I drove home that day, a new person. No longer a girl; but a woman.

However, my story doesn’t end there. That encounter happened about three months ago. Living Waters ended last night. And my life is not perfect.

The abuse that I endured as a child spread out into many areas of my life. I have lived for so many years with a core of shame that it became the foundation of my very identity. Now that that piece of me is “up and out” I no longer know who I am. I spent my life trying to construct a perfect identity that would cover up the dirtiness deep within me. But now, God keeps whispering, “Jaime, you don’t need to be that way anymore.” Now, don’t get me wrong, it is nice to hear God whispering it, but it is also completely terrifying. Because I seriously don’t know what to do with myself. And the problem is that I am tempted daily to take on aspects of my old self. I still struggle with food. I still struggle with my self-image. I still tend to cling to perfectionism. My moods oscillate between normal and depressed. I still don’t have a grip on what healthy boundaries look like. And besides all this, I am noticing other relationships in my life that are broken.

My life is not magically better because I “dealt” with the sexual abuse. To be honest, I was hoping it would be. But such is not the case. I still have a lot of work to do. Healing is never complete. It is never going to be finished until we are perfected in our resurrection. However, I do want to state that Christ did a “finished work” when he met with me that night in my memory. My core shame concerning the abuse is gone. I have flashbacks still, but the paralyzing shame is no longer there. But because the abuse went unhealed for so long, it set me up for more wounding throughout my life. This is the healing that Christ will continually do in my life.

Tonight, I was on the way home from a difficult singing practice. I was thinking about all the work that I have to do—that in a childish way I simply don’t want to do—and I felt myself swinging into a depressed mood.

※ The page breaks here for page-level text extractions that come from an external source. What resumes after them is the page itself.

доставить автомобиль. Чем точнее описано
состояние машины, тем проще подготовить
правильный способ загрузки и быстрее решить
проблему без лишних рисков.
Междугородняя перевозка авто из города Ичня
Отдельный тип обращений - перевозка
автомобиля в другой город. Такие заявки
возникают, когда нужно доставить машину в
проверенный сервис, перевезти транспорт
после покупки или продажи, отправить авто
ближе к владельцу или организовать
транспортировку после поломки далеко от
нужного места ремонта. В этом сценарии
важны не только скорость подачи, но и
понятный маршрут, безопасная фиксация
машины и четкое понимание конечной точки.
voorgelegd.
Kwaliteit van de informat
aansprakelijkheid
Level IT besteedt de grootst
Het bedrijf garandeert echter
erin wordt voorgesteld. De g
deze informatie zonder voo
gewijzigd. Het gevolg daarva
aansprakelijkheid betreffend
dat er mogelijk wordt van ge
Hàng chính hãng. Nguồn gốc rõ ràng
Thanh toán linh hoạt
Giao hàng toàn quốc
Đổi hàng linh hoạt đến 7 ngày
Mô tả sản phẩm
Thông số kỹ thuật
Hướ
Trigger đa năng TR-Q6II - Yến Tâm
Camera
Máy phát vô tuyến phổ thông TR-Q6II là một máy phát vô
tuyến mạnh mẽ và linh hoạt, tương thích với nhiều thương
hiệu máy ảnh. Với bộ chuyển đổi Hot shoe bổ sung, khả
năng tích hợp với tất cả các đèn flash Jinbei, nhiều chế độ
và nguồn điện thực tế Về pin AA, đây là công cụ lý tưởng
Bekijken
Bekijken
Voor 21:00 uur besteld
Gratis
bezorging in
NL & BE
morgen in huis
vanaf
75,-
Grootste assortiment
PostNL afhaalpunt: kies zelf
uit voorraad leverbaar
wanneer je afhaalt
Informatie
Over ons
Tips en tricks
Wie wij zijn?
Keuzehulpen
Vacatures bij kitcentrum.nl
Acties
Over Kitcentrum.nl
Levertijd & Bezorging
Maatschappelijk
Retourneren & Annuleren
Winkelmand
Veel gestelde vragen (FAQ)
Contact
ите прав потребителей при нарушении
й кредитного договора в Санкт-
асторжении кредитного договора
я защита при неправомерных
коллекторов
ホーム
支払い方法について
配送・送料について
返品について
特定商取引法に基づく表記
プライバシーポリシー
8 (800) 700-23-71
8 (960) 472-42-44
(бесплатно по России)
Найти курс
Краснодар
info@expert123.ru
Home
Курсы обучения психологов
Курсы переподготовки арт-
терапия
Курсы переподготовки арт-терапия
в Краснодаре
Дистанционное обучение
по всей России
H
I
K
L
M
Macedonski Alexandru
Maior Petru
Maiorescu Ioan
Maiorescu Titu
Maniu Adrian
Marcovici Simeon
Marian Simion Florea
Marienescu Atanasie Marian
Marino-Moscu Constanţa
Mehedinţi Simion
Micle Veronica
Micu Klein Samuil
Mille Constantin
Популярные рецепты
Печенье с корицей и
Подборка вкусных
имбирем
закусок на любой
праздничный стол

But then this song, came through my stereo, “My Victory” by Jimmy Needham:

Never turning back to the way things were
I'm stronger now than I was before
I hear the sound that freedom brings
It's ringing loud
Now I am free to lift my eyes
For grace is alive

You are the hope that broke the dark in me
You are the light that shines when I can't see
You are, You are, You are my victory

My weakness Yours, Your mercy mine
My God You're not the leaving kind
I sing the song that freedom brings
It's ringing loud
Now I am free to lift my eyes
My God is alive

In times of trouble
When I'm not able
You are, my God, You are
My chains are broken
Your gates are open
Hallelujah

You are the hope that broke the dark in me
You are the light that shines when I can't see
You are, You are, You are

You are the hope that broke the dark in me
You are the light that shines when I can't see
You are, You are, You are my victory
You are my victory, God You deliver me, You are my victory

This song reminded me that I am truly free. My freedom in Christ is not dependent upon how “healed” I am or how “perfected” I am. I am free to choose Joy. My mood does not have to be enslaved to the little ups and downs in my life. And furthermore, I no longer have to live a lie. This is a scary thought, because it means that I must trust someone else for my freedom. But this is where faith comes in. I no longer have to manufacture a fake form of victory. I am free to struggle, but I am not struggling to be free (from “The Struggle” by Tenth Avenue North). Healing IS possible—just be prepared for it to be a lifelong process. Thankfully we have a Savior to travel along that road with us. Thanks be to God.

Psalm 149:4
“For the Lord takes pleasure in His people;
He will beautify the afflicted ones with salvation.”